## TASK DETAILS
The answer must be an exact transcription of every record.

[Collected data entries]
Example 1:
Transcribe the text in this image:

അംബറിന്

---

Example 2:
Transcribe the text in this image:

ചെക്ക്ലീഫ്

## WRITTEN RESPONSE
Example 1:
Transcribe the text in this image:

അംബറിന്

---

Example 2:
Transcribe the text in this image:

ചെക്ക്ലീഫ്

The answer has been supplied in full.